- [Try it]: Reproduce the case summary from "8. Utility Company’s" up to and including "in the statute.", substituting "water main" for every "sewer line".

START Passage to read

8. Utility Company’s Duty to Owner, Le-Nature’s, Inc. v. Latrobe Mun. Auth., 913 A.2d 988 (Pa. Commw. Ct. 2006).
* What the Court Considered: The Pennsylvania One Call Statute established “a single toll-free telephone number for contractors or designers or any other person covered by this act” to notify operators of utility lines of planned excavation work and to locate affected utility lines. A contractor planning to drill for caissons called this number. After almost three months without a response, the contractor commenced drilling and damaged a sewer line. The Owner of the project brought suit against the municipal authority and the City that operated the sewer line under negligence and breach of contract theories. The governmental defendants asserted that there was no duty flowing to the owner as “owner” was not enumerated in the statute.
* What the Court Said: An owner is owed a duty under the One Call Statute as an intended beneficiary under the language “any other person covered by this act.”
* What the Opinion Means: Owners clearly have an interest in the utility’s response through the One Call system. For example, this owner paid the contractor for fixing the sewer line and all of the resultant damage. However, this particular suit was precluded by governmental immunity because the owner could not establish that the failure to comply with the One Call statute rendered the sewer system dangerous or unsafe for the purposes for which it was intended.
9. Expert Testimony on Interpretation of a Contract, Hanspard v. Otis Elevator Co., 2007 WL 839994 (W.D. La. Jan. 12, 2007).

END Passage to read
START Source information

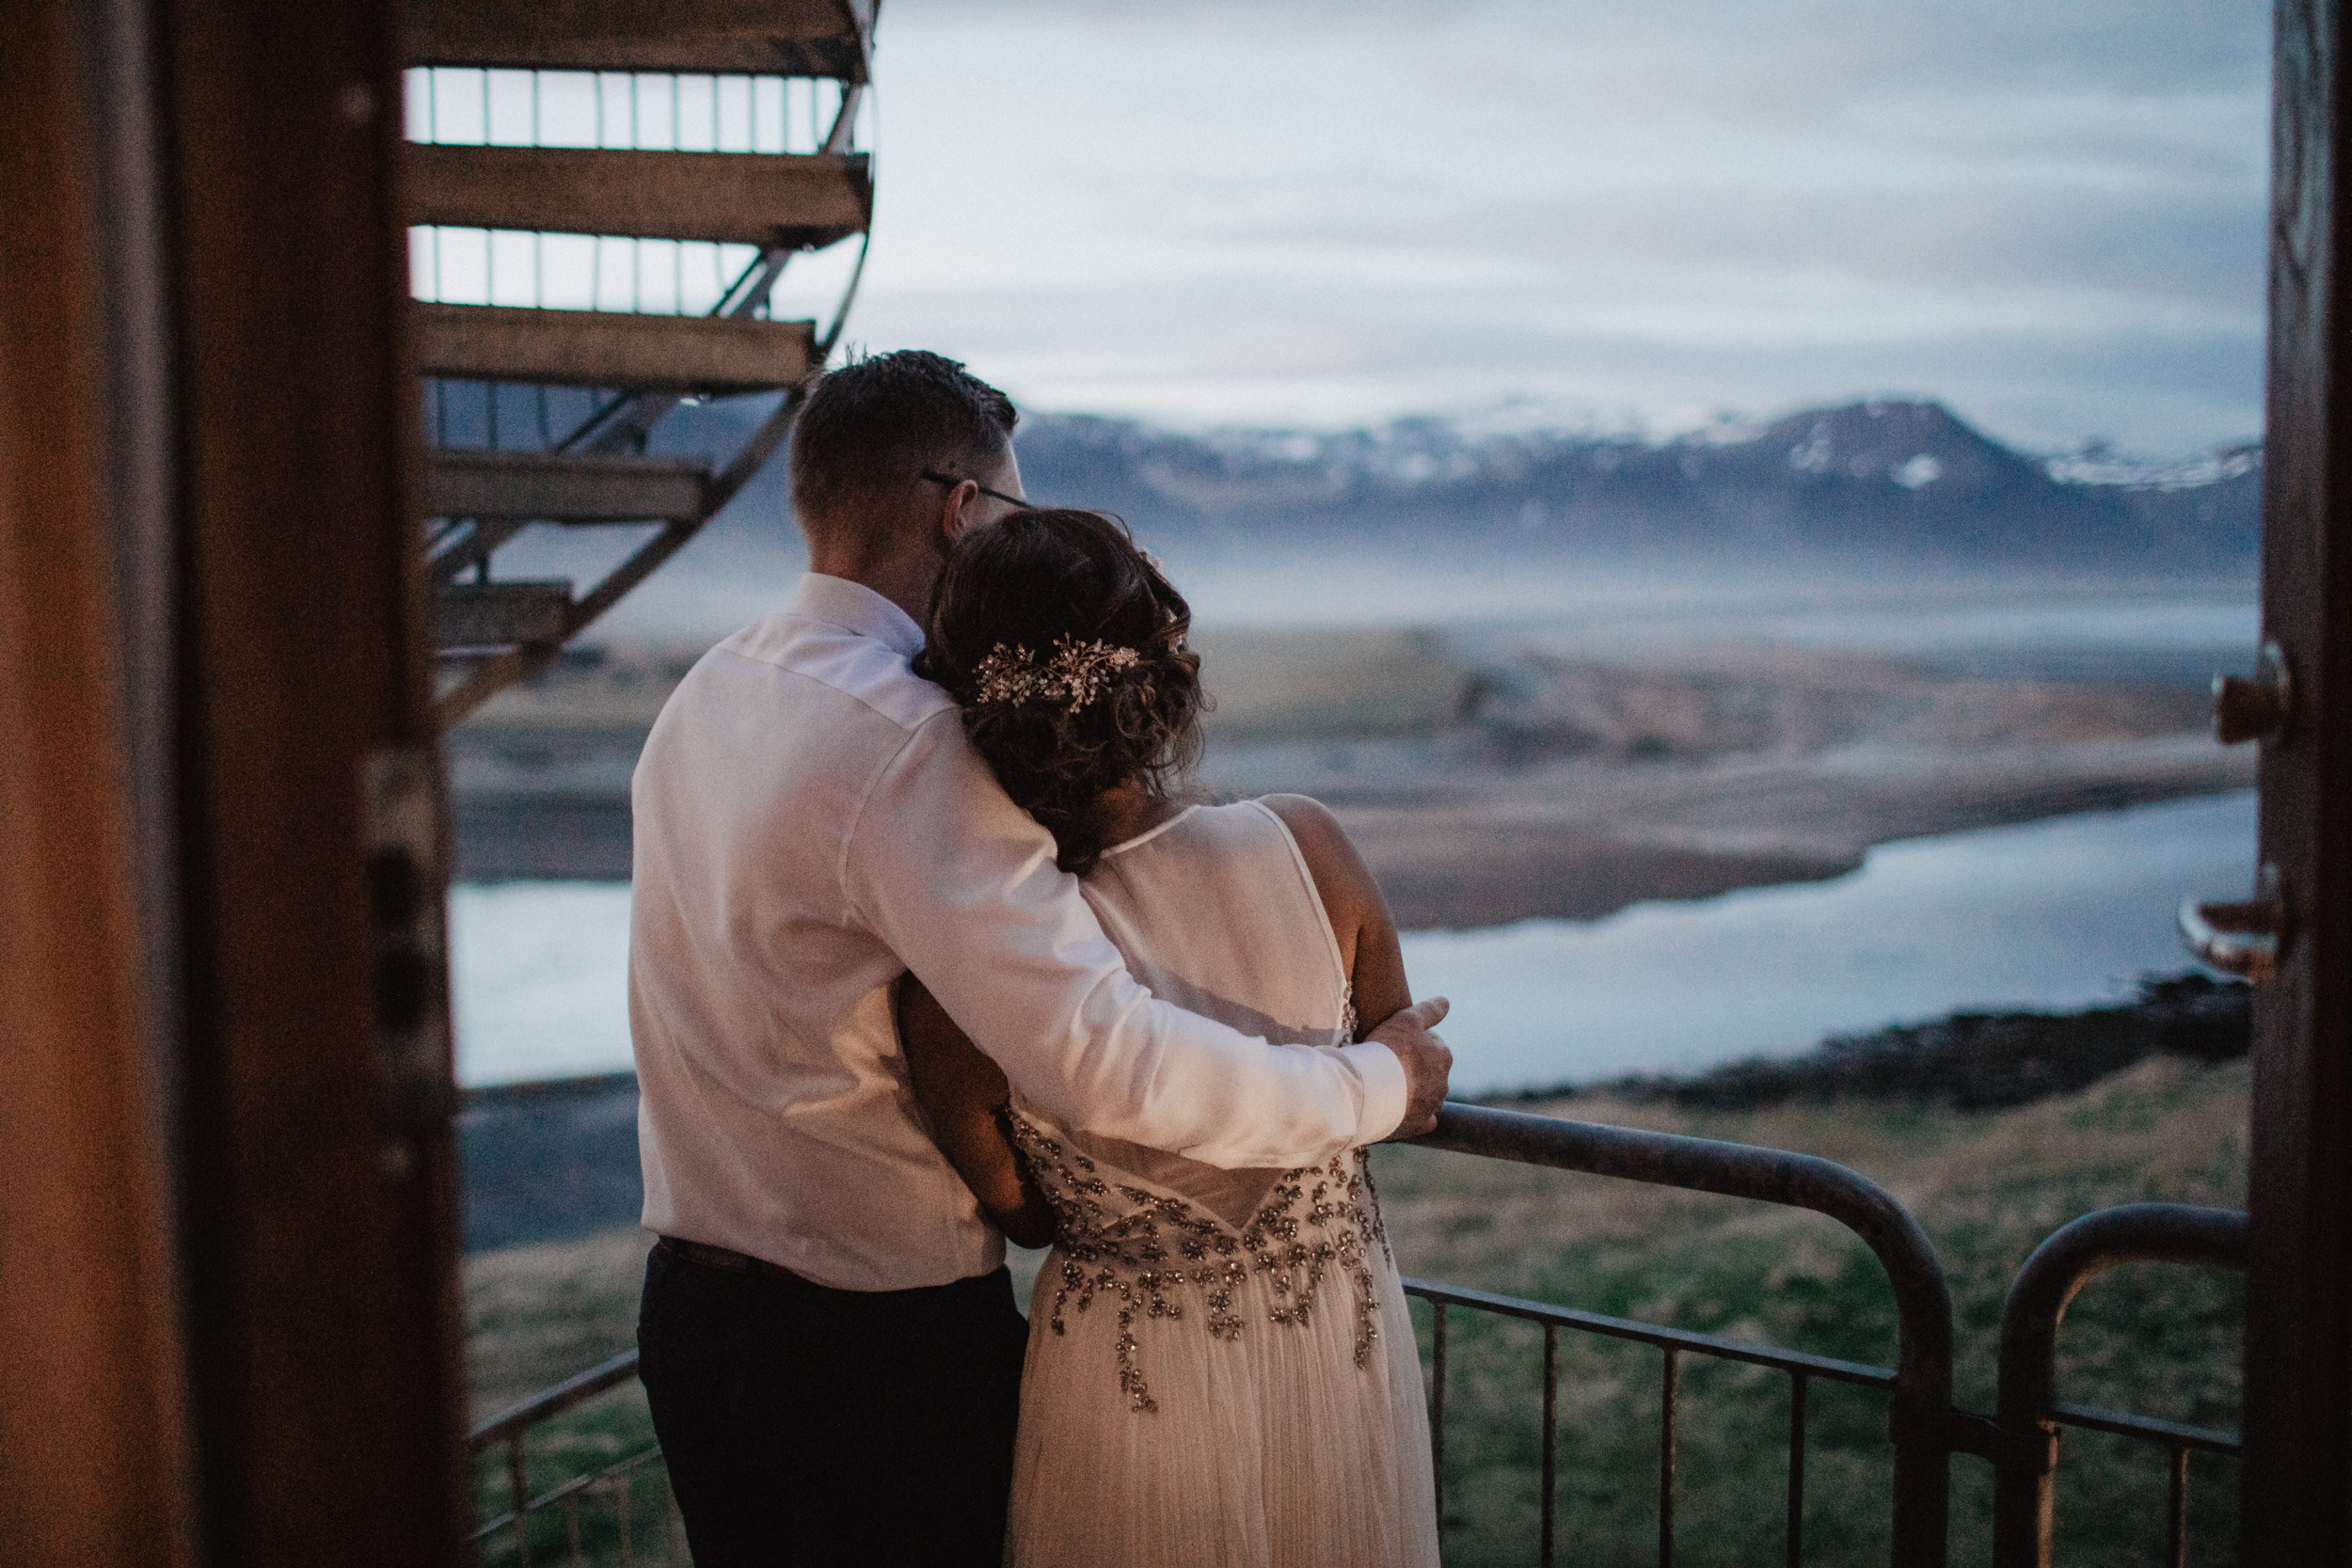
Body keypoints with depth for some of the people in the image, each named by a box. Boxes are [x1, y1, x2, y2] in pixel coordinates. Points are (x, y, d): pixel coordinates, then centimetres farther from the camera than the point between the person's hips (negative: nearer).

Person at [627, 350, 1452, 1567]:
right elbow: (1102, 1060, -30)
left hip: (691, 1298, 8)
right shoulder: (908, 746, -23)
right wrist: (1377, 1085, -17)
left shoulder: (702, 698, 5)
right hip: (885, 1331, -8)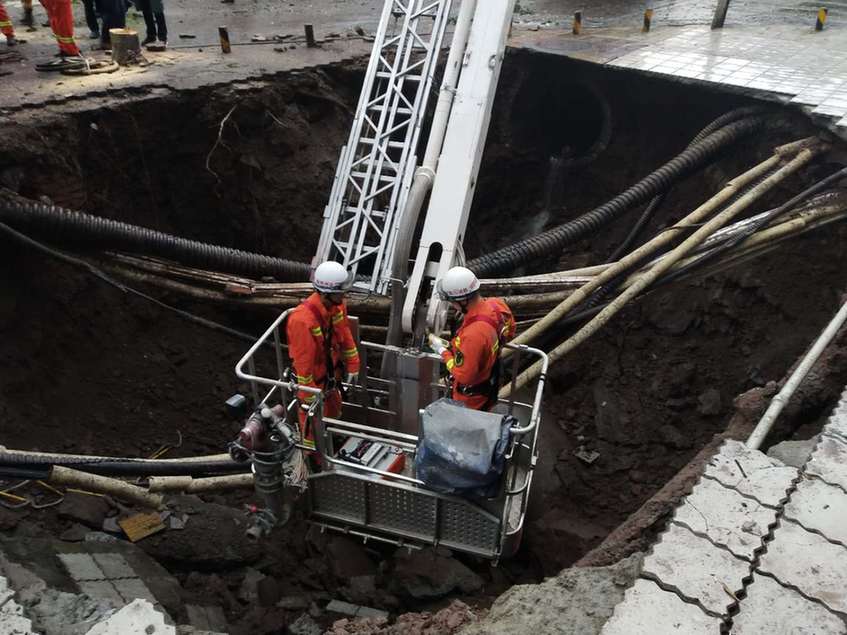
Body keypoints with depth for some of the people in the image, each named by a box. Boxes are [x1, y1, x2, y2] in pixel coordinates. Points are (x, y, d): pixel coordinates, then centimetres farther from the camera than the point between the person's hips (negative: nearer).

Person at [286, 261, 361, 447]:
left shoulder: (337, 305, -14)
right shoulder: (303, 320, -38)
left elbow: (345, 335, 2)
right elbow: (303, 361, -29)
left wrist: (352, 366, 7)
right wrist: (309, 394, -19)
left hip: (331, 372, 8)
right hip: (312, 378, -8)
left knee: (333, 411, 31)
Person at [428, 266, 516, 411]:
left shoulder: (473, 335, -43)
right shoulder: (497, 304, -19)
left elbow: (463, 376, -31)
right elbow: (509, 331, 4)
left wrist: (443, 350, -19)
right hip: (490, 381, 7)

END Source information

- [Written solution]:
8. Utility Company’s Duty to Owner, Le-Nature’s, Inc. v. Latrobe Mun. Auth., 913 A.2d 988 (Pa. Commw. Ct. 2006).
* What the Court Considered: The Pennsylvania One Call Statute established “a single toll-free telephone number for contractors or designers or any other person covered by this act” to notify operators of utility lines of planned excavation work and to locate affected utility lines. A contractor planning to drill for caissons called this number. After almost three months without a response, the contractor commenced drilling and damaged a water main. The Owner of the project brought suit against the municipal authority and the City that operated the water main under negligence and breach of contract theories. The governmental defendants asserted that there was no duty flowing to the owner as “owner” was not enumerated in the statute.